New draft law arouses more concern
The 2009 Religion Law of Kyrgyzstan stipulates that all imported religious literature requires state examination, and includes provisions that further limit distribution of religious material. The National Security Services are in charge of this task, implying that imported religious literature is in general perceived as a security risk.
In March 2012, a draft law on amendments to the current law was introduced by a group of deputies headed by former Ombudsman Tursunbai Bakir-uluu. The new legislative initiative arouses even more concern According to the Bakir-uluu group’s draft, the National Security Services will get the right to request assistance from the Russian Orthodox Church and the Spiritual Board of Moslems in examining religious literature.
“This is, by all means, in breach of the Constitution and international standards, which hold that all religions are equal before the Law. Establishing a system where two religious groups are involved in the examination of the texts of other religious groups is clearly giving these groups a privileged position and jeopardising the principle of religious neutrality of the state”, Bjørn Engesland pointed out.
The Norwegian Helsinki Committee and local activists have addressed President Almazbek Atambayev and the Presidential Administration’s Department of ethnic and religious politics and interaction with civil society, listing a number of critical remarks on the recent religion draft law. The address states that, if adopted, the law will bring Kyrgyzstan even further away from respecting freedom of religion or belief.
According to a recent report by the non-governmental organization Open Viewpoint, “Freedom of Religion or Belief in the Kyrgyz Republic: Overview of Legislation and Practice”, no religious institutions except those affiliated with the Orthodox Church or Spiritual Board of Moslems have been registered since January 2009. The 2009 Religion Law’s requirement of minimum 200 members in order to register has proved to be an effective barrier against other religious groups registering and achieving legal status. The full version of the report is available here.
However, there are also promising signs in the ways the Kyrgyz Parliament adopts new legislation, says Engesland. A recent process on amending the Law on Freedom of Assembly has been quite transparent and open to civil society groups and activists. The draft Law that was approved by the Parliament on 12 April 2012 is mainly in line with the international standards and also takes into account the Venice Commission’s recommendations, though it still has some shortcomings. “If this law is signed by the President, it could serve as a good example for further legislation processes”, concludes Engesland.
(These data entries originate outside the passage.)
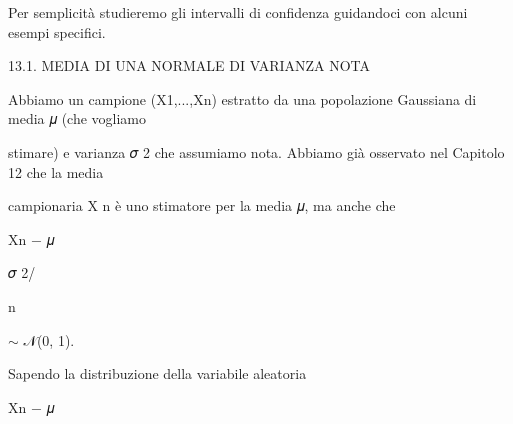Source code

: \documentclass[a4paper,portrait,12pt]{article}
\begin{document}
\begin{flushleft}
Per semplicit\`{a} studieremo gli intervalli di confidenza guidandoci con alcuni esempi specifici.
\end{flushleft}





\begin{flushleft}
13.1. MEDIA DI UNA NORMALE DI VARIANZA NOTA
\end{flushleft}


\begin{flushleft}
Abbiamo un campione (X1,...,Xn) estratto da una popolazione Gaussiana di media 𝜇 (che vogliamo
\end{flushleft}


\begin{flushleft}
stimare) e varianza 𝜎 2 che assumiamo nota. Abbiamo gi\`{a} osservato nel Capitolo 12 che la media
\end{flushleft}


\begin{flushleft}
campionaria X n \`{e} uno stimatore per la media 𝜇, ma anche che
\end{flushleft}





\begin{flushleft}
Xn $-$ 𝜇
\end{flushleft}


\begin{flushleft}
𝜎 2/
\end{flushleft}


\begin{flushleft}
n
\end{flushleft}





\begin{flushleft}
$\sim$ 𝒩(0, 1).
\end{flushleft}





\begin{flushleft}
Sapendo la distribuzione della variabile aleatoria
\end{flushleft}





\begin{flushleft}
Xn $-$ 𝜇
\end{flushleft}
\end{document}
The Norwegian Helsinki Committee (NHC) and several partner organizations published a report on freedom of religion or belief issues in Kazakhstan and Kyrgyzstan in 2010. The organizations are following developments in both countries, and are now in the process of updating the report. NHC staff visited the Kyrgyz Republic on 11-14 April 2012 as part of research for the updated report, and to prepare for other actions in order to influence authorities to respect freedom of religion or belief. Partner organizations in the project include the Stefanus Alliance, Forum 18 News Service and the Oslo Center for Peace and Human Rights.